Lemma 6.15 (Transition Lemma). Let p : [n] → [n] be a permutation written in canonical cycle notation. Let g(p) be the permutation obtained from p by removing the parentheses and reading the entries as a permutation in the one-line notation. Then g is a bijection from the set Sn of all permutations on [n] onto Sn.

I apologize if it is an obvious statement, I just wanted to clarify that it is correct.

Answer 1

Here is the proof, from Bolker and Gleason, Counting Permuations.

It is well known that any permutation of A can be written as a product of disjoint cycles. This representation is not strictly unique because of ambiguities of order (e.g., (ab)(cd) and (dc)(ab) represent the same permutation). However, if a linear order relation is imposed on A, then we can pick out a canonical way to write a permutation of A as a product of cycles by observing the following rules :

(a) Even trivial cycles of length one are written.

(b) Each cycle is written so that its least member occurs at the end.

(c) The cycles are written so that their least members increase.

Hence, if A = {a, b, c, d, e, f g} with alphabetical order, the permutation (a c e) (g d f) has the canonical form (c e a) (b) (f g d). Now in this canonical form the parentheses marking the cycle boundaries can be dispensed with; there is no loss of information if we write the above permutation simply as the arrangement c e a b f g d, because a cycle closes whenever we come to an element which precedes in the ordering of A all the elements that follow it in the arrangement. We obtain in this way a one-to-one correspondence between the arrangements of A and the permutations of A.

Answer 2

Think about it like this: If I knew the digits in your 5-digit laptop password but did not know the exact order they came in, how many guesses can I attempt to make, assuming I'm lazy and that first step itself took a lot of effort?

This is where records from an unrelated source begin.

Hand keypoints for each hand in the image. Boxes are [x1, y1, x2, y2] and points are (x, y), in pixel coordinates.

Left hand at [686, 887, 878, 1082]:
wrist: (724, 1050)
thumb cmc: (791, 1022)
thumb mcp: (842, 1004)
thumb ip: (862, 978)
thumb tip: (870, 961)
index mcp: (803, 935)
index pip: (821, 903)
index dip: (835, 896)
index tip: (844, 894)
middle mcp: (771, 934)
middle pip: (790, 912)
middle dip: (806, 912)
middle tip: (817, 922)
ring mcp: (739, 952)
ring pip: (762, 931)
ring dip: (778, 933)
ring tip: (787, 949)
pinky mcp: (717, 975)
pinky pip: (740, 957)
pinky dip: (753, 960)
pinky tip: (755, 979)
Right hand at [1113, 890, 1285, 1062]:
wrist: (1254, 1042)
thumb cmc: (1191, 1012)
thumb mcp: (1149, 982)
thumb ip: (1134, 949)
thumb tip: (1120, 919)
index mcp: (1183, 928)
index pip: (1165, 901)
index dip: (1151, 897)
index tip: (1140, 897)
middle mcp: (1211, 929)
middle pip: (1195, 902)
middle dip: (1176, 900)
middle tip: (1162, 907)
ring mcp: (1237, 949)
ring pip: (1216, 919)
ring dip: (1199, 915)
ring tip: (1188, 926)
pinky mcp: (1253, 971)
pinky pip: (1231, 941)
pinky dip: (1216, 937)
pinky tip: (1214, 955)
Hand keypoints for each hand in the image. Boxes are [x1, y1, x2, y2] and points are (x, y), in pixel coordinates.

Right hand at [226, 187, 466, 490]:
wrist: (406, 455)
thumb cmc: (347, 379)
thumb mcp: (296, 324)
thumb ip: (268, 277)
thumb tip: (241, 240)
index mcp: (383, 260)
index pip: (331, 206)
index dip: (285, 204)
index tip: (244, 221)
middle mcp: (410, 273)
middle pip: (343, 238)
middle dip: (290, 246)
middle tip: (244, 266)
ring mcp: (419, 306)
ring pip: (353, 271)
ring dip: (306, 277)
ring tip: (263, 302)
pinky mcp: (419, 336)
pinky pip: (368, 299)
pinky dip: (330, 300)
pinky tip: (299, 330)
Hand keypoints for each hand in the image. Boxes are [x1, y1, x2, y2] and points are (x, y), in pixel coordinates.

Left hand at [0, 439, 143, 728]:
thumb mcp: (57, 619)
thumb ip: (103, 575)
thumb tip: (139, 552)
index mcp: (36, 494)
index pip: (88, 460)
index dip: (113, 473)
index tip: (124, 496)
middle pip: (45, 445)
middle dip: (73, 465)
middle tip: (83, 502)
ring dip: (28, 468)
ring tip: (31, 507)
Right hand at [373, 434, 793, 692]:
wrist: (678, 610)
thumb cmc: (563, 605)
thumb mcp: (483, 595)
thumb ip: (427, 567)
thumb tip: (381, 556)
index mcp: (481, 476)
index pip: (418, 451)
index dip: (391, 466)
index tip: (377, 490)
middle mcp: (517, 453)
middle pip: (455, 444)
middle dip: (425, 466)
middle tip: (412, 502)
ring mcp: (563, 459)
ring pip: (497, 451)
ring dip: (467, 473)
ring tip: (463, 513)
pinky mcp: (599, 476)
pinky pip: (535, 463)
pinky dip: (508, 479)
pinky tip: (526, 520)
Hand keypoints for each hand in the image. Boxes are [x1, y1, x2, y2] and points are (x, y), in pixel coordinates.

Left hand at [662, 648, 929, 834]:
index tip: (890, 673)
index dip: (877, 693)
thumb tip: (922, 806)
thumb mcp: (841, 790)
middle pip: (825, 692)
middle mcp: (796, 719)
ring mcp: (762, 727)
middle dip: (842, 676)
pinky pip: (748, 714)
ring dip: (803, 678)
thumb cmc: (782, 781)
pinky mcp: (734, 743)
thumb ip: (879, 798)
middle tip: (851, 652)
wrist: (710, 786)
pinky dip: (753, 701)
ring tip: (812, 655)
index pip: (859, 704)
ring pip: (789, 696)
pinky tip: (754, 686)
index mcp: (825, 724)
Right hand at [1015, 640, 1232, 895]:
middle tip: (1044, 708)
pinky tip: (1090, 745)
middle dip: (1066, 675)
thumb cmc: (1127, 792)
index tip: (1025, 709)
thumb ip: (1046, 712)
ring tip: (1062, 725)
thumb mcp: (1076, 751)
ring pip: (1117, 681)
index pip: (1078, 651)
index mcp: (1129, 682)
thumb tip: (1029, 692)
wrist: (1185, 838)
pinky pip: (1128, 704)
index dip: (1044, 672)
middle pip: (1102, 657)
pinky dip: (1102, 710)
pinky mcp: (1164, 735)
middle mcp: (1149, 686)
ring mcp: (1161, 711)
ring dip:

So I must type in a first digit. I have five options for this. Consider one of the options, like $4$ maybe. I have four more options left for the second digit. Let's say $3$. I'll then have 3 choices for the third digit and so on. Obviously, after four digits I only have one choice for the fifth digit.

Thus consider this: I have $5$ options for digit $1$, each of which branch out into $4$ possibilities for the second digit, $3$ for the third and so on.

By the way these are permutations because order matters. I won't gain access if I write the digits in the wrong way, otherwise I would have never bothered with this story in the first place.

Consider the branching then. $5$ into $4$ on and on it $1$. This maps our possibility space which becomes: $5 \cdot 4 \cdot 3 \cdot 2 \cdot 1$

Look familiar?